# SUPPLIED TEXT
***
People, Surf cultureObituary:  Brock Little 

-Words by Mat Arney, images by Buzzy Kerbox & film by Sports People Hawaii

Brock Little

March 17th 1967 – February 18th 2016

Above: Brock Little dropping into Waimea during the 1990 Quiksilver in Memory of Eddie Aikau, photographed by Buzzy Kerbox.

As surfing matures, it is an unfortunate reality that the frequency with which obituaries must be written and published increases. Whilst the passing of our sport’s elder statesmen from the effects of old age is sad, it is the deaths of those surfers who unfortunately fail to make it to old age, whether due to accident or illness, that shock us.

Born in 1967 in Napa, California, to teacher parents, the Little’s made the move to Oahu when Brock was four years old. Brock began surfing at Waikiki aged seven, and just nine years later during the El Niño winter of 1983 he paddled out for the first time at Waimea. He was sixteen years old. Three years later in 1986 he placed fourth in the Quiksilver Eddie event, and cemented his place amongst big wave surfing’s legends at the same event in 1990 when he came runner up to Keone Downing but stole the show having air-dropped out of the sky at 25-30 foot Waimea (he didn’t make the wave). Later in the same heat he pulled into a barrel on a twenty footer. He fell, jokingly calling it his “$50,000 mistake”.
***
# MATERIAL SHOWN

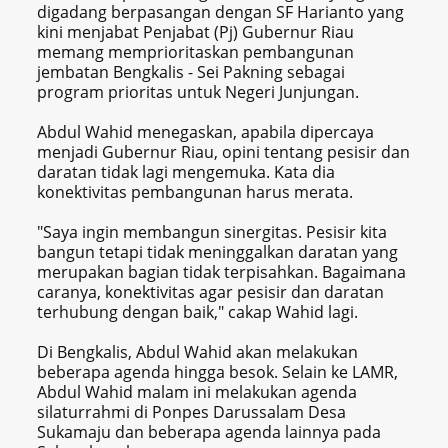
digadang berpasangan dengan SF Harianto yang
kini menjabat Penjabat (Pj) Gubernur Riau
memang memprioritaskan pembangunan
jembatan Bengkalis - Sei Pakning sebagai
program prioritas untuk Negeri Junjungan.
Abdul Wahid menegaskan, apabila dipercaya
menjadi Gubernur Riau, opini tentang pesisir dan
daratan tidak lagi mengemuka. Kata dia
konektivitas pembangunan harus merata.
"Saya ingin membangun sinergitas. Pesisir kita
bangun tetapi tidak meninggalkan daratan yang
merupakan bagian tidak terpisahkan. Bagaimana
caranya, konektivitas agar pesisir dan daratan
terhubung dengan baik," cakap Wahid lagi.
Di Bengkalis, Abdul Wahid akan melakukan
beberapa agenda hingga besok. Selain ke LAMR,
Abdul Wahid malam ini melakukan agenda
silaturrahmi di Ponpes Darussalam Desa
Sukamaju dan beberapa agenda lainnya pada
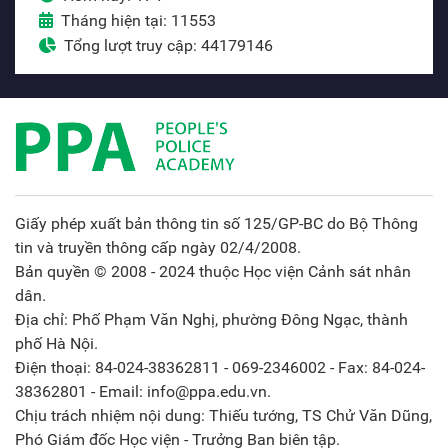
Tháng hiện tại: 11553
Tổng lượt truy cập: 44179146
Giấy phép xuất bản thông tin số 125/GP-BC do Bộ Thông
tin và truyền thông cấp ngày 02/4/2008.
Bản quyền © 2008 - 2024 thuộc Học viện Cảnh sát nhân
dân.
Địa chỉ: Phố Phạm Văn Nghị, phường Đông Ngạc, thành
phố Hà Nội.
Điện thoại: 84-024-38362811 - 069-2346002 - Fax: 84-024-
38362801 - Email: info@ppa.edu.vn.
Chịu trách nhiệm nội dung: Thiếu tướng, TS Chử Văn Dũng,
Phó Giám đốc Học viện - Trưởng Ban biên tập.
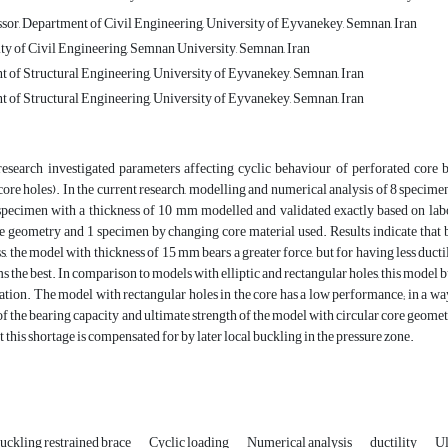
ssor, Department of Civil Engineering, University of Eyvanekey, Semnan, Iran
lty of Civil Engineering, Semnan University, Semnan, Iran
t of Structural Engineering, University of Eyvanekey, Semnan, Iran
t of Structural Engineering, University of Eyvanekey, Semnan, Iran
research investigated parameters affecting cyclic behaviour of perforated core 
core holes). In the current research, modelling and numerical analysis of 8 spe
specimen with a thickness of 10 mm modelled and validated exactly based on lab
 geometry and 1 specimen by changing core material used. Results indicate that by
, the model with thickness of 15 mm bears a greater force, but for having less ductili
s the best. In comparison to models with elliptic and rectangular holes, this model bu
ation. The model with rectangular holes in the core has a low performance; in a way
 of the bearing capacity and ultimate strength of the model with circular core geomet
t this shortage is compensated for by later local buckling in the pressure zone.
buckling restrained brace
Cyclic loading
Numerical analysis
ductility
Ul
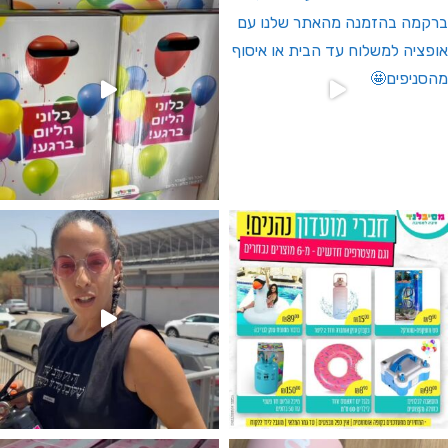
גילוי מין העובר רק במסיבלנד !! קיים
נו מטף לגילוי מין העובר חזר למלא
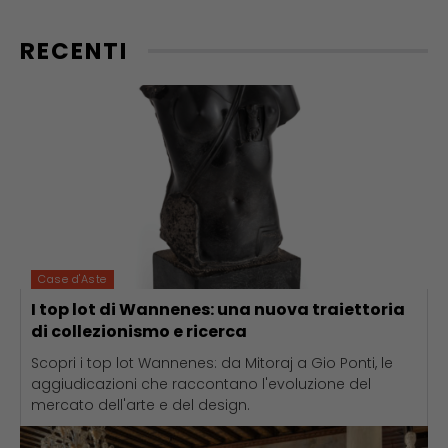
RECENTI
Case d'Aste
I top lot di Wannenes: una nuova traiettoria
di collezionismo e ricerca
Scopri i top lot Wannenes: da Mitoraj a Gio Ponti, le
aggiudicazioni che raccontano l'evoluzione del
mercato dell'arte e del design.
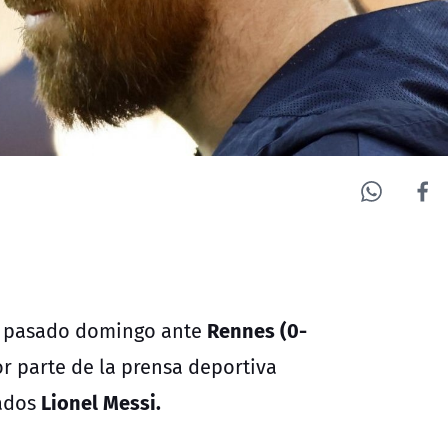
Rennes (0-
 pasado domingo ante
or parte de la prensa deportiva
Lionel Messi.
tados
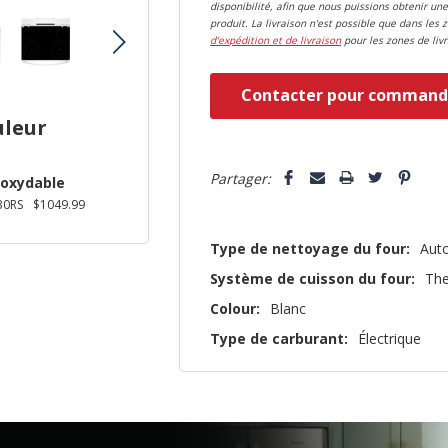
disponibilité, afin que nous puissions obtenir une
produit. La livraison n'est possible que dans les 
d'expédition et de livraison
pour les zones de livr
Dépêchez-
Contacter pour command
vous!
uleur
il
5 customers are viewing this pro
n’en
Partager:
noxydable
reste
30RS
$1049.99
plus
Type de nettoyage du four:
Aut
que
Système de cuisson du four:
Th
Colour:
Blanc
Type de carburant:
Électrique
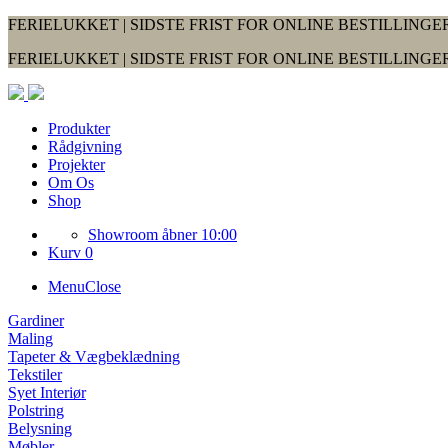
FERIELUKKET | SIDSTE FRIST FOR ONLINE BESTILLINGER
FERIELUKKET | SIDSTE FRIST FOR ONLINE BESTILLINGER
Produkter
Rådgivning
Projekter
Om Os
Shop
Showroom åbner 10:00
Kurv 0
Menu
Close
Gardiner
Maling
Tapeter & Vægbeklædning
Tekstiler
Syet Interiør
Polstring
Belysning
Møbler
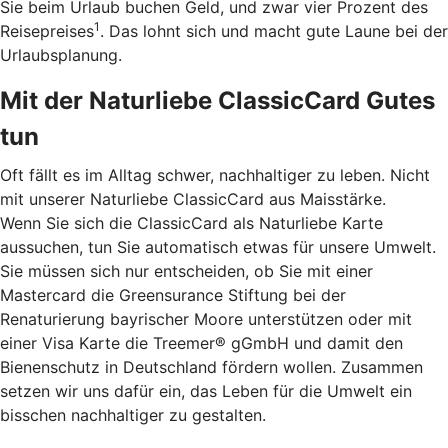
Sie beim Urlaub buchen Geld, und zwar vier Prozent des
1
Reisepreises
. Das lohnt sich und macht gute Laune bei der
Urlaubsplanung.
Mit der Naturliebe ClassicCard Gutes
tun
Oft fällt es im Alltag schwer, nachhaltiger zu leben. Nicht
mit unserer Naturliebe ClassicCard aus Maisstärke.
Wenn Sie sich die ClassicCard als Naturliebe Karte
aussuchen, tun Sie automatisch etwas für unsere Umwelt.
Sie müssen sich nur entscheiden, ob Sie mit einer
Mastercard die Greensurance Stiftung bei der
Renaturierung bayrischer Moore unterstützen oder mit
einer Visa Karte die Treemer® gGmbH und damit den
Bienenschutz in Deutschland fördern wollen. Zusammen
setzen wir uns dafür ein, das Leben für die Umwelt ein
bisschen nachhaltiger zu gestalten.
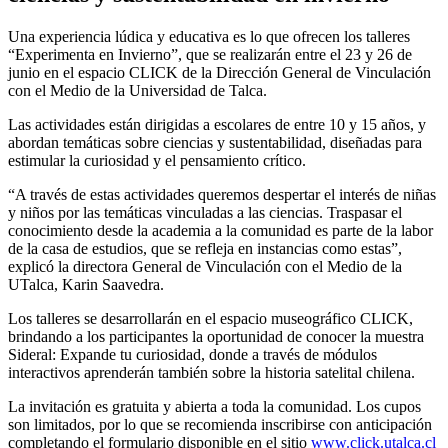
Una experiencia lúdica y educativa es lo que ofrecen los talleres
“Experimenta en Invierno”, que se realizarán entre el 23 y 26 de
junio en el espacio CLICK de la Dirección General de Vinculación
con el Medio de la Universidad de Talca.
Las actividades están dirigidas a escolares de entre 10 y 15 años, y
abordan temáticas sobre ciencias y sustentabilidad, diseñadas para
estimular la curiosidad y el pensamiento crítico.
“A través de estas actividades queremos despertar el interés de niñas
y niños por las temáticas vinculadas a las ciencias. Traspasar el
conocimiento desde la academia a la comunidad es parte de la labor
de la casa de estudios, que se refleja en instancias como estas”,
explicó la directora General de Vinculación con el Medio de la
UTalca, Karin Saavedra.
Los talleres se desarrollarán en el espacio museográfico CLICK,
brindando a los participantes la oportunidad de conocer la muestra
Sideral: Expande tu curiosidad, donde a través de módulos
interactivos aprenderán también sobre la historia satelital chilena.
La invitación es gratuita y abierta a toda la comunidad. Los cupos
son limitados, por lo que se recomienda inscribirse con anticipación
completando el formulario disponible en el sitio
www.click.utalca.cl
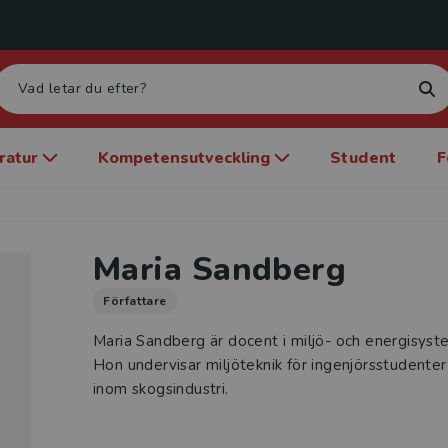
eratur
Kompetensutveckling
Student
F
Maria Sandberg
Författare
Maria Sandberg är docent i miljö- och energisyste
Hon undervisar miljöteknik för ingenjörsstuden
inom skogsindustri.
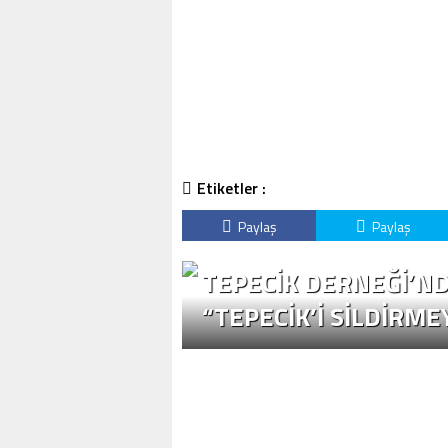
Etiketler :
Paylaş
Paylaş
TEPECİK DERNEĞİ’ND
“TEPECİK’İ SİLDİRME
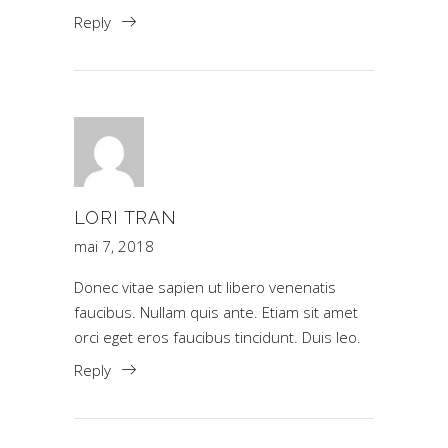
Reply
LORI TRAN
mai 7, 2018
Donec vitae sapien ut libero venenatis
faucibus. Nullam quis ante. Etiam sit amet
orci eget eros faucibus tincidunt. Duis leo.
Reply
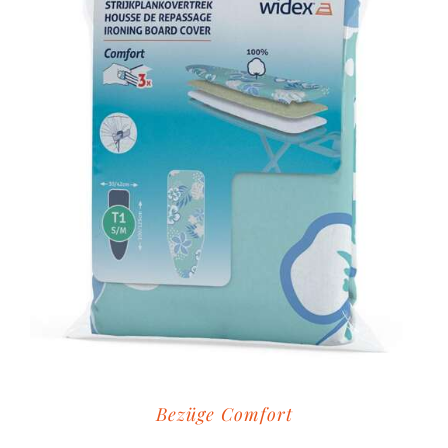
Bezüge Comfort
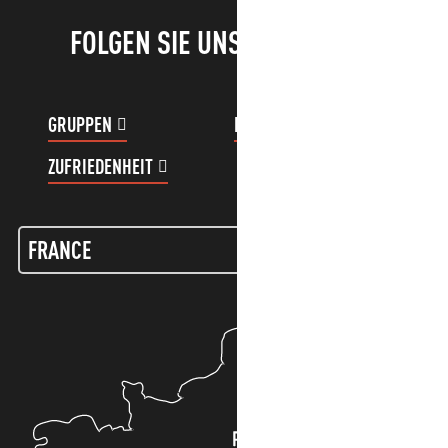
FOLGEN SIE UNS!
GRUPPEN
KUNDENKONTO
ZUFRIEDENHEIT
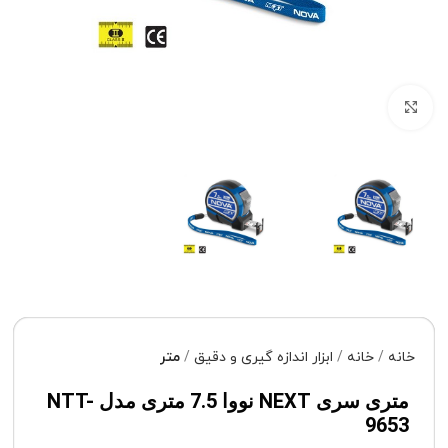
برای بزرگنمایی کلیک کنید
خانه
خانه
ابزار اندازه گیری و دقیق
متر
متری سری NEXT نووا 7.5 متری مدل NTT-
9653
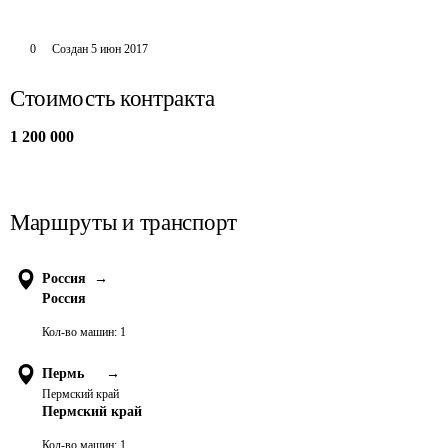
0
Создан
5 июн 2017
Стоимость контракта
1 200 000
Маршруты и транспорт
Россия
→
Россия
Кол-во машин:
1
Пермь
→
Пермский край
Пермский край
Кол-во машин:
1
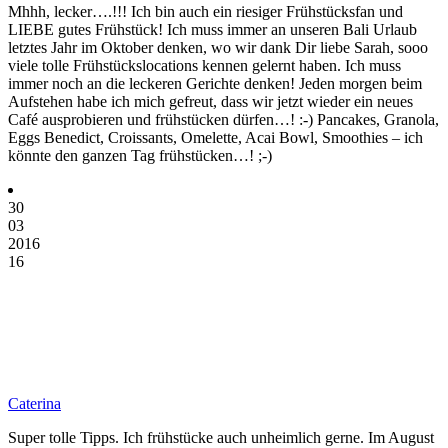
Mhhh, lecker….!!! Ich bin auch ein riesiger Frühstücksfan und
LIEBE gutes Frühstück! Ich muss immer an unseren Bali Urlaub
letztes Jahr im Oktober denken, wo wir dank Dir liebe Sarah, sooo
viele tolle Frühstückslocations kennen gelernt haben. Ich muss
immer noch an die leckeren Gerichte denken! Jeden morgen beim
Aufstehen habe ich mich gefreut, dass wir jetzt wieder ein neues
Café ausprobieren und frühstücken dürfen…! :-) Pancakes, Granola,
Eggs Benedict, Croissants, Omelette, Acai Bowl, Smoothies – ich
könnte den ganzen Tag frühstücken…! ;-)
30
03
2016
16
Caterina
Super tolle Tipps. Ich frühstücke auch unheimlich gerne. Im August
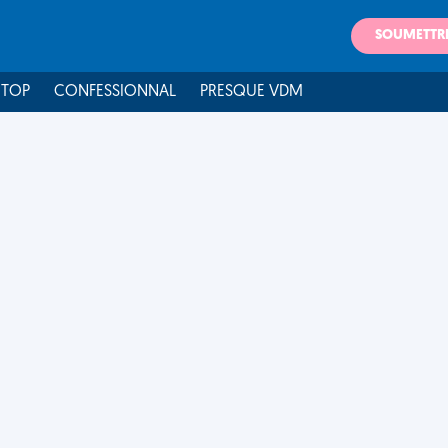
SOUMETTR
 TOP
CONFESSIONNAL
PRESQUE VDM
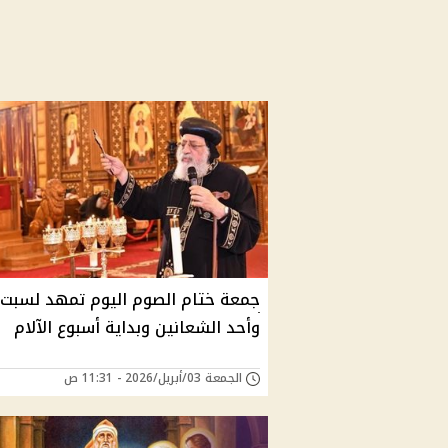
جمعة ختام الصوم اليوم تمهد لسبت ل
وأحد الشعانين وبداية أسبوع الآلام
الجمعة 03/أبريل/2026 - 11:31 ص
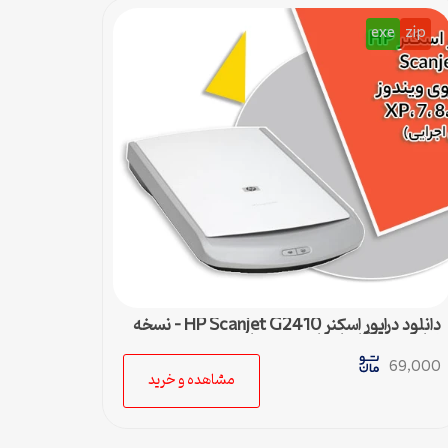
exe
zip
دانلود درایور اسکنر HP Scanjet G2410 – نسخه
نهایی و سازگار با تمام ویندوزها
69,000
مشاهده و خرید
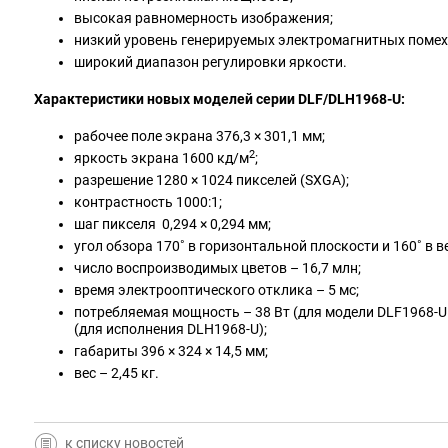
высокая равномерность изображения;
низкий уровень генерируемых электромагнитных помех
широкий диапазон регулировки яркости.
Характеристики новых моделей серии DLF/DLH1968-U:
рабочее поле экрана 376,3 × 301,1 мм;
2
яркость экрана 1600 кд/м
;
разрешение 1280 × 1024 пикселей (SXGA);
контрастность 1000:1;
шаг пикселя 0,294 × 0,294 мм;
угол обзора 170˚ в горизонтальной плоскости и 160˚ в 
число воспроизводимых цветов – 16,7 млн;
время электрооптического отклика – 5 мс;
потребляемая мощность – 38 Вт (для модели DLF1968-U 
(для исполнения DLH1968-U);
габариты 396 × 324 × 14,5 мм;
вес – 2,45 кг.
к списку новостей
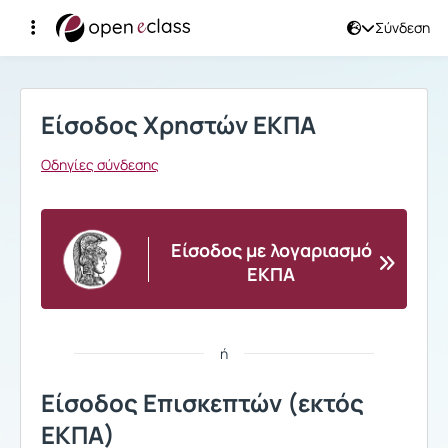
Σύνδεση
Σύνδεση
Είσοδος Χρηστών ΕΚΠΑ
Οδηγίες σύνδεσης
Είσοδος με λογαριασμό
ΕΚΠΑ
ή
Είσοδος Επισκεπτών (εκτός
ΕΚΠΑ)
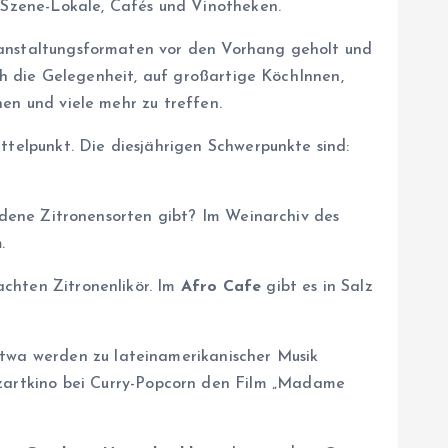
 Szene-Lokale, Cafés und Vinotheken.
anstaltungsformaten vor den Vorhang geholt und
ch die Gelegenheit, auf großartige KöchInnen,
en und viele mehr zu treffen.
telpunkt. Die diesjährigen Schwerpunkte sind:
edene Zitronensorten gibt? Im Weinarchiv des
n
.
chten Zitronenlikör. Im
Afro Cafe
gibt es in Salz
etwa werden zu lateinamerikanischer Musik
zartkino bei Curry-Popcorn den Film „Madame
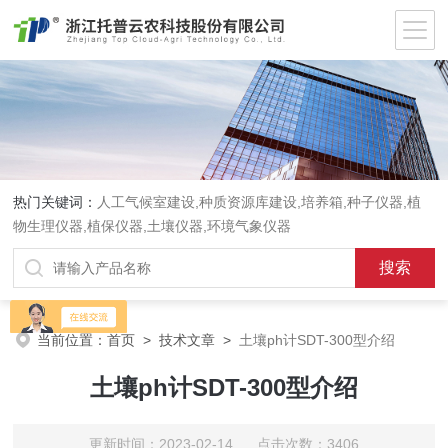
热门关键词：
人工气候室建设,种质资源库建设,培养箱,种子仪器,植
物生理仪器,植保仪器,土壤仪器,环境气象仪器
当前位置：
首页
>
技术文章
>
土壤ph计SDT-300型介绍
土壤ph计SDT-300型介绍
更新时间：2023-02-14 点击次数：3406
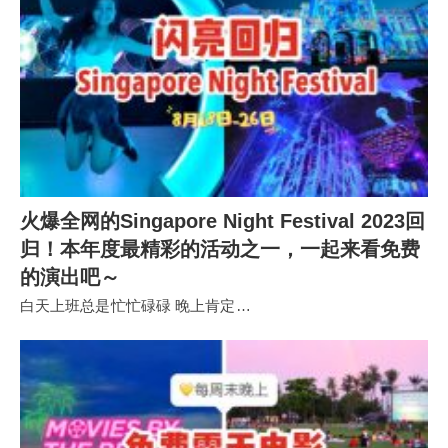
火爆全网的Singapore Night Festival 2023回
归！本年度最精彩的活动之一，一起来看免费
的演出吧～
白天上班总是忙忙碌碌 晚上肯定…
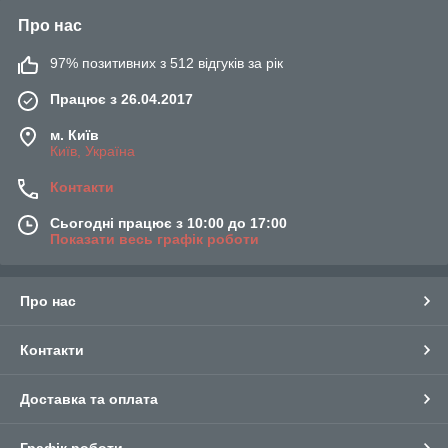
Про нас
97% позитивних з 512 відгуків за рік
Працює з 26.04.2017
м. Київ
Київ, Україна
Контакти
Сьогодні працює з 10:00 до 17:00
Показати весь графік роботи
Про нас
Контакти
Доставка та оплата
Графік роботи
***
# ASSIGNED TASK 1
List every person named in the Brock Little obituary.
# ASSIGNED TASK 2
Answer these from the Brock Little obituary, not the data:
(a) How old was Brock when his family moved to Oahu?
(b) Where did he place in the 1986 Quiksilver Eddie event?
(c) Who finished ahead of him at the 1990 event?
# ASSIGNED TASK 3
Please carry on the Brock Little obituary from its last sentence.

# RESPONSE 1
Brock Little, Mat Arney, Buzzy Kerbox, Eddie Aikau, Keone Downing

# RESPONSE 2
(a) Four years old
(b) Fourth
(c) Keone Downing

# RESPONSE 3
Little had a successful career as a professional surfer, with a reputation as one of the world’s best big wave chargers and also as a travelling photo pro. He never seemed to take himself, or his career, too seriously though. He paddled out and charged huge waves because he enjoyed it; he found it incredibly fun and denied ever having any sort of “death wish”. He had his brushes with it though, most famously on his first visit to Mavericks with Mark Foo in 1994. On that fateful day in December, Little and Californian big wave surfer Mike Parsons took off together on the wave after Foo’s, were washed into the rocks and barely made it out. Little survived his first experience of Mavericks; Foo sadly, did not.

Through the late 1980s and 1990s, Little wrote regular articles for the American surf print media (both Surfer and Surfing) before in 1999 embarking on a second career when he began working as a stuntman on Hollywood movies, appearing in films including Training Day (2001), Transformers (2007) and Tropic Thunder (2008).

And then, just three weeks ago, he made the announcement via his instagram account that he had cancer. Having already undergone one round of chemotherapy which was unsuccessful, Little decided against going through the same process again. With the clock ticking the surf world rallied around and Brock Little faced his final weeks the same dignity and grace that he exhibited when dropping into huge Waimea – which is how we should all remember him.